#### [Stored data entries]
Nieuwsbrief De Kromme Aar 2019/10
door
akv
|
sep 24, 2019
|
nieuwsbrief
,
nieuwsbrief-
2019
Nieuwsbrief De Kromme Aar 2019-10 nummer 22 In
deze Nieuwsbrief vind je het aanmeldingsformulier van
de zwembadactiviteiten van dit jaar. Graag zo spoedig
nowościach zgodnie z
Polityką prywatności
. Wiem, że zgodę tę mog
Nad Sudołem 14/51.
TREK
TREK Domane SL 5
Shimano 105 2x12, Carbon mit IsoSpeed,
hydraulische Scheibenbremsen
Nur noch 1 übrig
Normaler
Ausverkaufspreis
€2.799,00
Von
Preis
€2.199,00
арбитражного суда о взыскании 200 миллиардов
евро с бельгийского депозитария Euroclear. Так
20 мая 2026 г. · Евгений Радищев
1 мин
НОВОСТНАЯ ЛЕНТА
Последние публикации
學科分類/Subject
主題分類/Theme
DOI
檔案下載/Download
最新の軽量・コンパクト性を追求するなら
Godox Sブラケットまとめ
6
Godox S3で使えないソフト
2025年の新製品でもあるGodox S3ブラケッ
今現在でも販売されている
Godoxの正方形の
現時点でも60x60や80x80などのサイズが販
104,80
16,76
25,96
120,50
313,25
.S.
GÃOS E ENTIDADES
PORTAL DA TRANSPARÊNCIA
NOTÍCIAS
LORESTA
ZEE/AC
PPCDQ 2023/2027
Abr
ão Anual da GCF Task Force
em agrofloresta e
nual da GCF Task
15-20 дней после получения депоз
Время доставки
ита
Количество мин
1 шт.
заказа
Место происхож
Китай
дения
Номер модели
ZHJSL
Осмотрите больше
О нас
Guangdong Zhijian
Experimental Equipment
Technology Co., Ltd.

#### [Exercise goal]
Could you transcribe the entries above word for word, from the line with "hydraulische Scheibenbremsen" down to the line with "Godox S3で使えないソフト", keeping both?

#### [Solution for this problem]
hydraulische Scheibenbremsen
Nur noch 1 übrig
Normaler
Ausverkaufspreis
€2.799,00
Von
Preis
€2.199,00
арбитражного суда о взыскании 200 миллиардов
евро с бельгийского депозитария Euroclear. Так
20 мая 2026 г. · Евгений Радищев
1 мин
НОВОСТНАЯ ЛЕНТА
Последние публикации
學科分類/Subject
主題分類/Theme
DOI
檔案下載/Download
最新の軽量・コンパクト性を追求するなら
Godox Sブラケットまとめ
6
Godox S3で使えないソフト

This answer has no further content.